Some have criticised the Commission’s direction that content providers throttle their services as unnecessary and lacking in sufficient basis. However, BEREC’s guidelines on net neutrality provide that traffic management to ease congestion, and in compliance with a legal order serve as exceptions to the principle of net neutrality provided equivalent categories of data are treated equally. In this unprecedented time, one may argue that this is a valid limitation of the principle.
Kenya and Net Neutrality
Locally, the Communications Authority (CA) is yet to request ISPs in Kenya, or content service providers throttle any content in favour of reduced congestion. The Kenya Information and Communication Act (KICA), contains provisions mandating non-discrimination and open access on the parts of licensees (essentially net neutrality).
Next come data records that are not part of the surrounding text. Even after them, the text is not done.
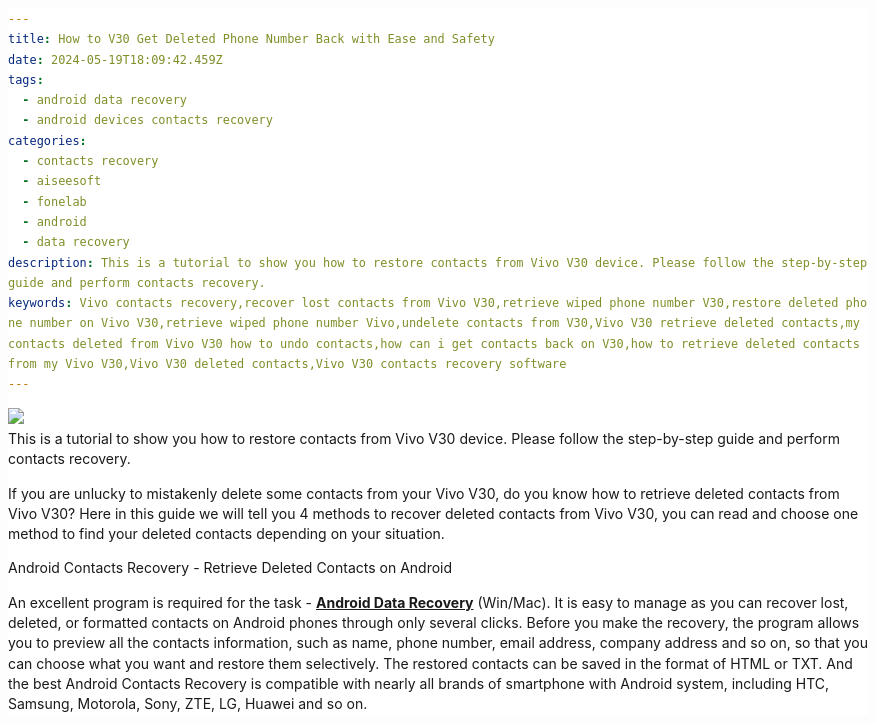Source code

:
 ```yaml
---
title: How to V30 Get Deleted Phone Number Back with Ease and Safety
date: 2024-05-19T18:09:42.459Z
tags: 
  - android data recovery
  - android devices contacts recovery
categories: 
  - contacts recovery
  - aiseesoft
  - fonelab
  - android
  - data recovery
description: This is a tutorial to show you how to restore contacts from Vivo V30 device. Please follow the step-by-step guide and perform contacts recovery.
keywords: Vivo contacts recovery,recover lost contacts from Vivo V30,retrieve wiped phone number V30,restore deleted phone number on Vivo V30,retrieve wiped phone number Vivo,undelete contacts from V30,Vivo V30 retrieve deleted contacts,my contacts deleted from Vivo V30 how to undo contacts,how can i get contacts back on V30,how to retrieve deleted contacts from my Vivo V30,Vivo V30 deleted contacts,Vivo V30 contacts recovery software
---
```


<img src="https://img0mobiles.techidaily.com/images/best-assets/devices/vivo/vivo-v30/3.jpg" class="atpl-imgstyle"  />

<div class="atpl-content atpl-for-fonelab-android recover-contacts">

<div class="atpl-post-description-part-1">
This is a tutorial to show you how to restore contacts from Vivo V30 device. Please follow the step-by-step guide and perform contacts recovery.
</div>




<div class="atpl-post-description-part-2">
<div class="tpl-content-sub-paragraph-content">
  <p>
    If you are unlucky to mistakenly delete some contacts from your Vivo V30, do you know how to retrieve deleted contacts from Vivo V30? Here in this guide we will tell you 4 methods to recover deleted contacts from Vivo V30, you can read and choose one method to find your deleted contacts depending on your situation.
  </p>
</div>
</div>

<div class="atpl-post-description-part-3">
<div class="tpl-content-sub-paragraph-title">
  Android Contacts Recovery - Retrieve Deleted Contacts on Android
</div>
<div class="tpl-content-sub-paragraph-content">
  <p>
    An excellent program is required for the task - <a href="https://tools.techidaily.com/aiseesoft-android-data-recovery/" ><strong>Android Data Recovery</strong></a> (Win/Mac). It is easy to manage as you can recover lost, deleted, or formatted contacts on Android phones through only several clicks. Before you make the recovery, the program allows you to preview all the contacts information, such as name, phone number, email address, company address and so on, so that you can choose what you want and restore them selectively. The restored contacts can be saved in the format of HTML or TXT. And the best Android Contacts Recovery is compatible with nearly all brands of smartphone with Android system, including HTC, Samsung, Motorola, Sony, ZTE, LG, Huawei and so on.
  </p>
</div>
However, according to some, net neutrality in Kenya applies only in principle, with practices such as selective slowing down of internet access being the norm. In the coming weeks, Kenya’s internet and telecommunications infrastructure will be tested considerably.
In the wake of a potential bottleneck, certain services are more crucial that others (as noted by the EU’s request to throttle entertainment services). In Kenya, these services would include among other things, news about the pandemic, teleconferencing and access to government services, which have largely moved online. Net neutrality would require that ISPs and telecom service providers treat all data equally – whether crucial in a pandemic or not.
In response to the challenges posed by increased traffic, industry players (as well as regulators) have options that entail partial suspension of net neutrality (in its fullest sense). For example, Tomas Lamanauskas noted that telecoms may zero rate certain services such as access to news about the pandemic (note: zero rating takes place in Kenya despite net neutrality rules) and regulators may permit traffic shaping (as has been requested by the EU). Therefore, while open access to the internet is important at all times, challenging moments such as this pandemic may serve as sufficient justification to prioritize certain traffic contrary to the rules in place. However, the potential for a negative precedent to be set exists, and therefore, CA ought to have in place an emergency plan that details its response from the onset of the emergency, to its conclusion. The International Telecommunication Union (ITU) issued guidelines for national emergency telecommunication plans that its African arm, ATU reckons may be instrumental to national efforts during this pandemic. Among the recommendations in the guidelines, is the passage of legislation detailing the telecommunication authority’s approach to managing the sector during the crisis – a suggestion that has the potential to safeguard against arbitrary decision making that is not time bound.